Being a top presidential adviser, especially on foreign policy, would be familiar ground to Powell on a subject that's relatively new to the freshman Illinois senator. Obama has struggled to establish his foreign policy credentials against Republican candidate John McCain, a decorated military veteran, former prisoner of war and ranking member on the Senate Armed Services Committee.
In the NBC interview, Obama said Powell did not give him a heads-up before he crossed party lines and endorsed the Democratic presidential candidate on the network's "Meet the Press" a day earlier.
In that interview, Powell called Obama a "transformational figure" in U.S. history and expressed disappointment in some of McCain's campaign tactics. But, Powell said, he didn't plan to hit the campaign trail with Obama before the Nov. 4 election.
"I won't lie to you, I would love to have him at any stop," Obama said with a grin Monday. "Obviously, if he wants to show up he's got an open invitation."
Powell's endorsement came just hours after Obama's campaign disclosed that it raised US$150 million in September -- obliterating the old record of $66 million it had set only one month earlier.
He expressed disappointment in the negative tone of McCain's campaign, his choice of Alaska Gov.
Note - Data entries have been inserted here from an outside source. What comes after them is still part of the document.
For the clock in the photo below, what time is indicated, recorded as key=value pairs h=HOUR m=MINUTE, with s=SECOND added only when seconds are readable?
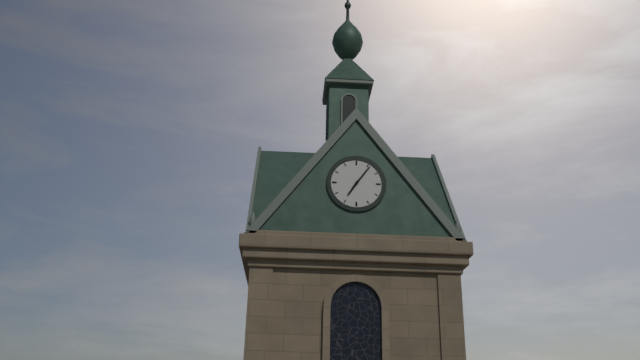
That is h=7 m=6
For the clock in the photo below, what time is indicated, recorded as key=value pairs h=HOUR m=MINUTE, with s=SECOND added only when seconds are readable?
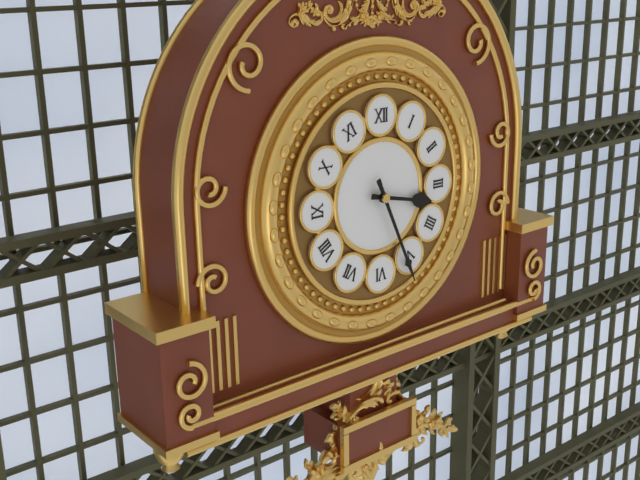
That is h=3 m=26
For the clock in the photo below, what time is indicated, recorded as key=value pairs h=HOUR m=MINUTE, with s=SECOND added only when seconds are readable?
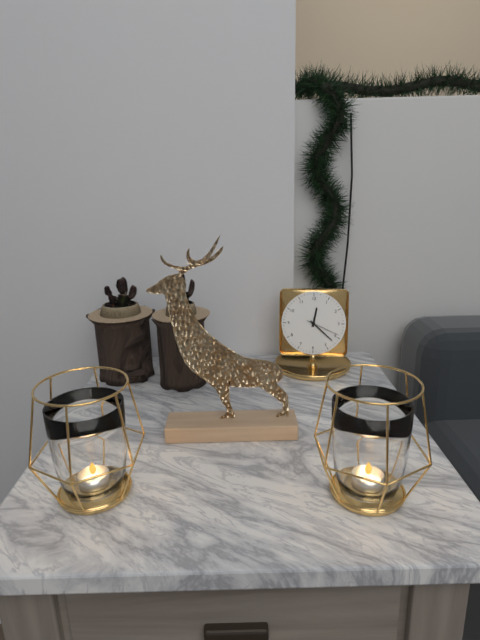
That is h=12 m=22
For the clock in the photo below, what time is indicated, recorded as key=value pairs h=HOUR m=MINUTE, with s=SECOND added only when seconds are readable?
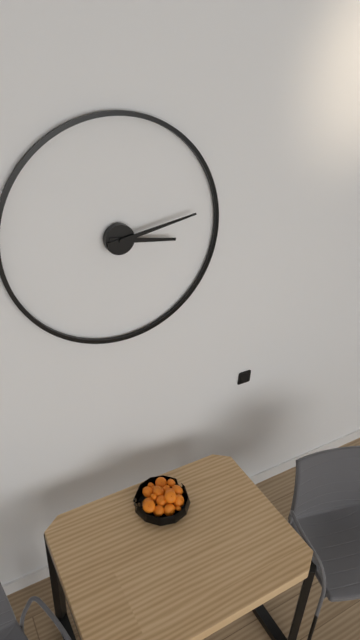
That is h=3 m=13
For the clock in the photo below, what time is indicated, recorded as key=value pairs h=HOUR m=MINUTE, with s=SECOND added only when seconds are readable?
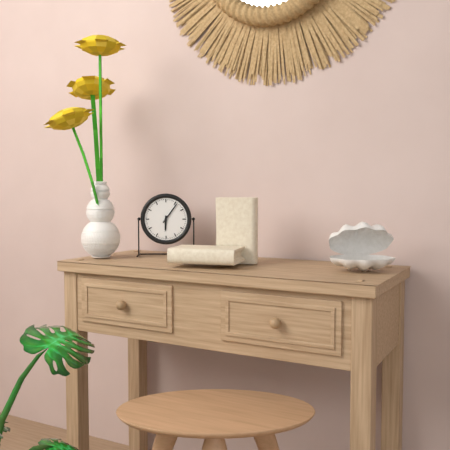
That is h=6 m=6
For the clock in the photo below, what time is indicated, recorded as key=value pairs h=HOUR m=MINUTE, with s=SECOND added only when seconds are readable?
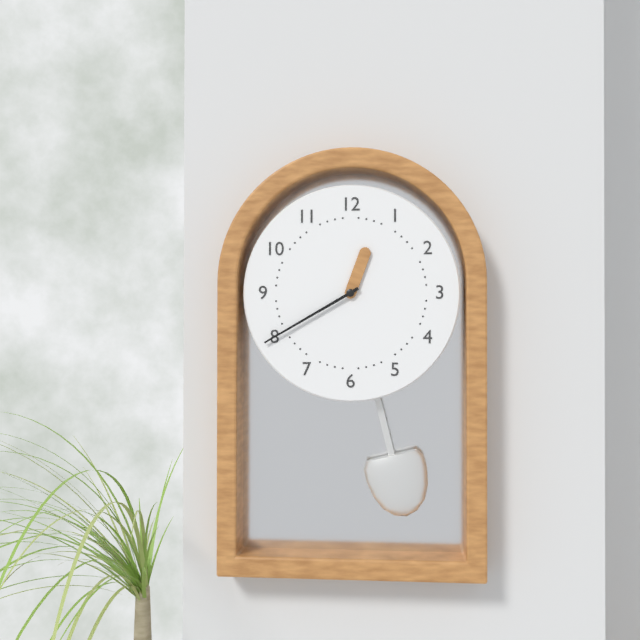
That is h=12 m=40
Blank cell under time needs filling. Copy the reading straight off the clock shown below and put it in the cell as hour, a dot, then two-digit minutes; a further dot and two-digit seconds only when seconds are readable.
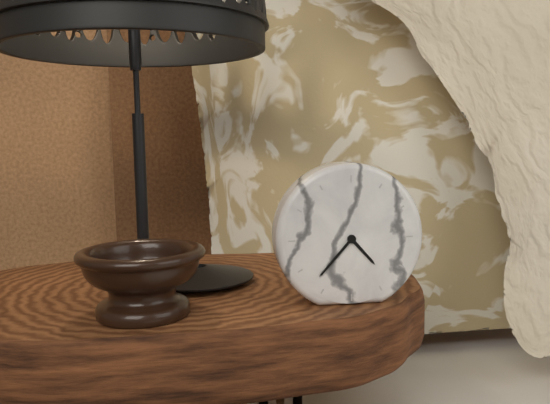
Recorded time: 4.37
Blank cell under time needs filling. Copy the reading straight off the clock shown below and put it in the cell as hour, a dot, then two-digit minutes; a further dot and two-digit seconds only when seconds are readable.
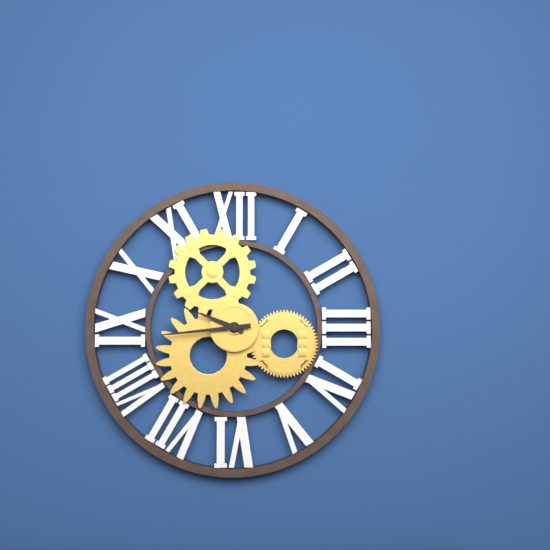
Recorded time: 9.44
Sarah Palin as a running mate and their decision to focus in the closing weeks of the contest on Obama's ties to 1960s-era radical William Ayers, saying "it goes too far."
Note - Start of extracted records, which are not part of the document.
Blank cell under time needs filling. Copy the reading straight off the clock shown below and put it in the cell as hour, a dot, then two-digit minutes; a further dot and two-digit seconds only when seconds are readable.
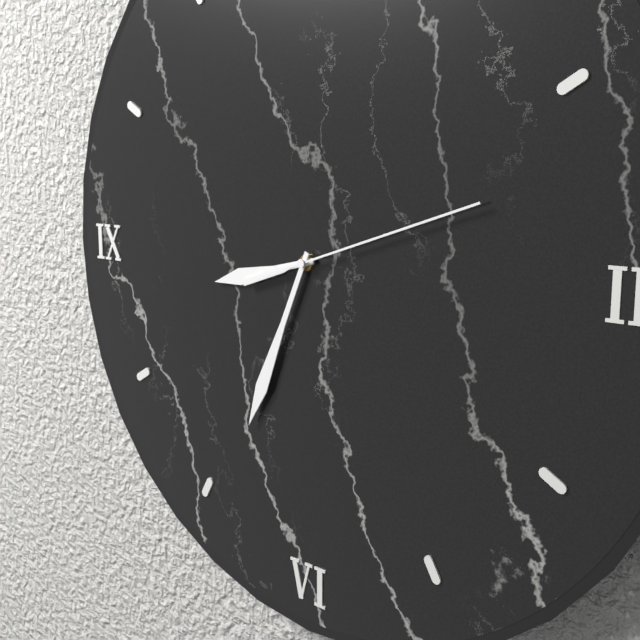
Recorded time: 8.34.12
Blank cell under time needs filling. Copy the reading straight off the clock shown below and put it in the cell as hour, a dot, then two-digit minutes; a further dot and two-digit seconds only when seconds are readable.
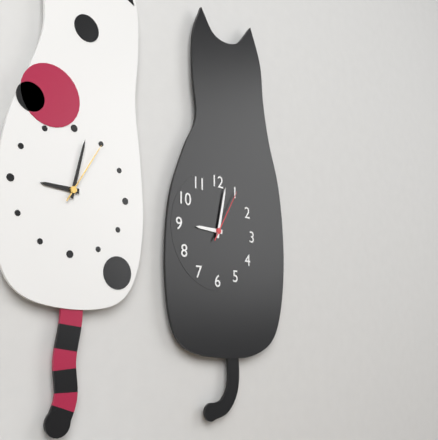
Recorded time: 9.02.05
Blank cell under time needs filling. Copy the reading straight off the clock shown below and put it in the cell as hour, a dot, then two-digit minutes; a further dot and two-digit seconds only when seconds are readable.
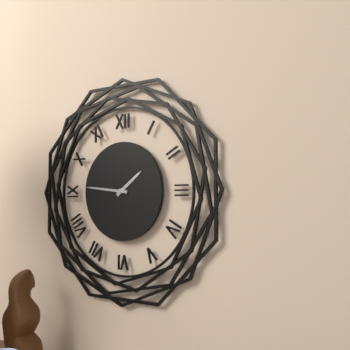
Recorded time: 1.46
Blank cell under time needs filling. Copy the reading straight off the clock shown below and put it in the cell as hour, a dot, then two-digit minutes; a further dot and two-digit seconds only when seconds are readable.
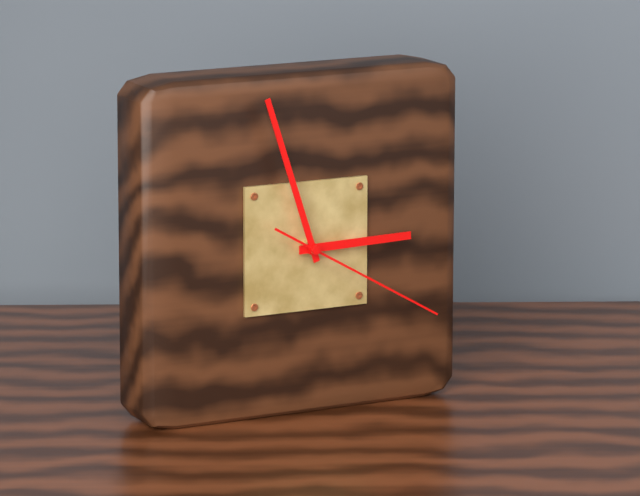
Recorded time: 2.57.20
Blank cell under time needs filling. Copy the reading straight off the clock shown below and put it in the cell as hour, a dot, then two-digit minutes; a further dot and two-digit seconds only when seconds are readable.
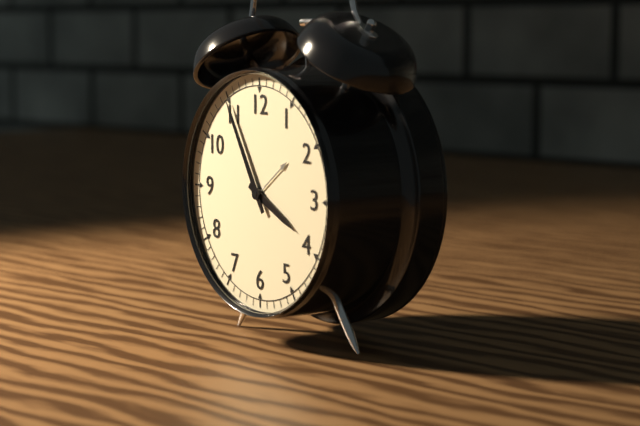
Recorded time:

At a boisterous rally Sunday, Obama said McCain was "out of ideas and almost out of time."
He and his aides appear so confident of his prospects that apart from a brief stop in Madison, Wis., next Thursday, Obama currently has no plans during the next 10 days to return to Pennsylvania, Minnesota, New Hampshire or any other state that voted for John Kerry in 2004.
Instead, he intends to spend two days this week in Florida, where early voting begins on Monday, and travel to Virginia, Iowa, Ohio, Colorado, New Mexico and possibly Nevada and Indiana. Those states hold 97 electoral votes combined, and Bush won all in 2004.
Obama also may stop in West Virginia, where his campaign recently bought statewide television advertising in a late attempt to put the state's five electoral votes into serious contention.